Pierwsza taka sytuacja miała miejsce przed meczem z Legią Warszawa. Na trybunach wrocławskiego stadionu zasiadło wówczas 39 583 fanów, co jest rekordem frekwencji w tym sezonie w ekstraklasie. Jest szansa, że na spotkanie z Rakowem liczba będzie podobna, a może wyższa.

Reklama

Kibice Śląska Wrocław znów spisali się na medal. Bardzo dziękujemy za to, jak wielkie wsparcie pokazują klubowi przez cały ten sezon. Zwycięski mecz z Legią, przy dopingu niemal 40 tysięcy fanów, to było niezapomniane przeżycie i mamy nadzieję, że będziemy mogli doświadczyć podobnych emocji ponownie. Na tę chwilę w otwartej sprzedaży nie ma już biletów, ale klub pracuje jeszcze nad różnymi możliwościami, by udostępnić kibicom dodatkową pulę miejsc, o czym będziemy informować – powiedział PAP rzecznik Śląska Jędrzej Rybak.

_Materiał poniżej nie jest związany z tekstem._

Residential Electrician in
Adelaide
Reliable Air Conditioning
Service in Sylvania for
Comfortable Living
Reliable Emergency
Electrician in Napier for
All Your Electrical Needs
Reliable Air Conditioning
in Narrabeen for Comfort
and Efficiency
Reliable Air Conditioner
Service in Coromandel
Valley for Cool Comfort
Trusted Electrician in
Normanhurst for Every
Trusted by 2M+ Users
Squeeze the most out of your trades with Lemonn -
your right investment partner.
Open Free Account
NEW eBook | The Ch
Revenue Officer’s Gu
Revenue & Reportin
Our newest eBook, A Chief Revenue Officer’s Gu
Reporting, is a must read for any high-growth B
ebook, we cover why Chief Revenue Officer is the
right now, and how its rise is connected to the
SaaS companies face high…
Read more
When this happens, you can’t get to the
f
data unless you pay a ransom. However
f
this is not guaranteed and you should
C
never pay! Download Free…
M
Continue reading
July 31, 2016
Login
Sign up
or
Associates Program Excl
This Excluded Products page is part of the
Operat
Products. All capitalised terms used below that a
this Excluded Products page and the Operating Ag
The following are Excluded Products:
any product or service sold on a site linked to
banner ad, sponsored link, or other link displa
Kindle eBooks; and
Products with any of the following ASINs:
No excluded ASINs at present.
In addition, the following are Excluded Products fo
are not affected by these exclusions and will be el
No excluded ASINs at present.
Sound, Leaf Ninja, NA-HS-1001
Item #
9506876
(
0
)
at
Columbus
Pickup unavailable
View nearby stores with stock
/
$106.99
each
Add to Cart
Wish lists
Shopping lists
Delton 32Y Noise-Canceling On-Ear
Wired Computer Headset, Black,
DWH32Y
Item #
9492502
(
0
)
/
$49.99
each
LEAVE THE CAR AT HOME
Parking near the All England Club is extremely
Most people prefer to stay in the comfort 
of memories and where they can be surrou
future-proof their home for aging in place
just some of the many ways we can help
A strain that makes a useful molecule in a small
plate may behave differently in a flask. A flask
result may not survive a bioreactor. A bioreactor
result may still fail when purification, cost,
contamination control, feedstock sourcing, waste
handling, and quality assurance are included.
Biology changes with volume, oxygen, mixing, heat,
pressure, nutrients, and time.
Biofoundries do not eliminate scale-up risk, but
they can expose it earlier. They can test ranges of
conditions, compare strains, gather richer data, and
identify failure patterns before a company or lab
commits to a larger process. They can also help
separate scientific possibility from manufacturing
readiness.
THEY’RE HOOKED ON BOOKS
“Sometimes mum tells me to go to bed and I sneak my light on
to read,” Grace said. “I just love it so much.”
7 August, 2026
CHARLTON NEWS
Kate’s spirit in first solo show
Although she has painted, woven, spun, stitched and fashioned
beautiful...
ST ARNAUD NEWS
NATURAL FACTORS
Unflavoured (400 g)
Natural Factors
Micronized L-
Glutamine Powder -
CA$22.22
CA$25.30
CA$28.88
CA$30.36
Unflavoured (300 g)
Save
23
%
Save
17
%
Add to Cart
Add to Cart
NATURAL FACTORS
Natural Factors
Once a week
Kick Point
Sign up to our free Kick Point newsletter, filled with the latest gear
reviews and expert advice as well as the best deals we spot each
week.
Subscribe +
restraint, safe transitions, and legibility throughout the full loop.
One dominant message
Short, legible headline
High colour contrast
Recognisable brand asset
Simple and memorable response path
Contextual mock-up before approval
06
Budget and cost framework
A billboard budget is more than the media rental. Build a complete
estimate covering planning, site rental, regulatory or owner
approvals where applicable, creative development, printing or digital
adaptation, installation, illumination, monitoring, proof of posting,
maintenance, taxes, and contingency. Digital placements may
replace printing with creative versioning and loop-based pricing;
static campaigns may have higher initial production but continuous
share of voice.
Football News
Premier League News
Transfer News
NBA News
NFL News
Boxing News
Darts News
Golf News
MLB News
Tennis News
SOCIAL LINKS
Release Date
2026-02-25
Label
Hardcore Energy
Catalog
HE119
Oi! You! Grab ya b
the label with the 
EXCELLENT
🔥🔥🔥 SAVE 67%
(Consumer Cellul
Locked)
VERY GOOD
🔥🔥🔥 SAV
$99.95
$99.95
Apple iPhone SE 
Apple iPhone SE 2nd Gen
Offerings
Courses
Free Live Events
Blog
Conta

Na tę chwilę pewne jest, że szlagierowy mecz we Wrocławiu obejrzy co najmniej 37 tysięcy kibiców. Liczba ta może wzrosnąć, jak to było w przypadku meczu z Legią, jeżeli zostaną np. udostępnione miejsca, które przykrywają reklamy.

To druga taka sytuacja w historii Śląska, kiedy w jednym sezonie udało się sprzedać komplet dostępnych biletów w przedsprzedaży. Pierwszy raz miało to miejsce w sezonie 2011/12, kiedy wejściówki rozeszły się w błyskawicznym tempie na dwa pierwsze mecze rozgrywane na nowym stadionie – z Lechią Gdańsk i następnie w z Wisłą Kraków. Na tym pierwszym meczu na trybunach zasiadło 42 771 kibiców, co stanowi rekord frekwencji na wrocławskim stadionie.

Po piętnastu kolejkach Śląsk jest liderem ekstraklasy z 33 punktami na koncie. Raków, aktualny mistrz Polski, ma 27 oczek i zajmuje czwarte miejsce, ale ma też jeden mecz rozegrany mniej.

Początek meczu Śląsk – Raków 3 grudnia o godz. 17.30.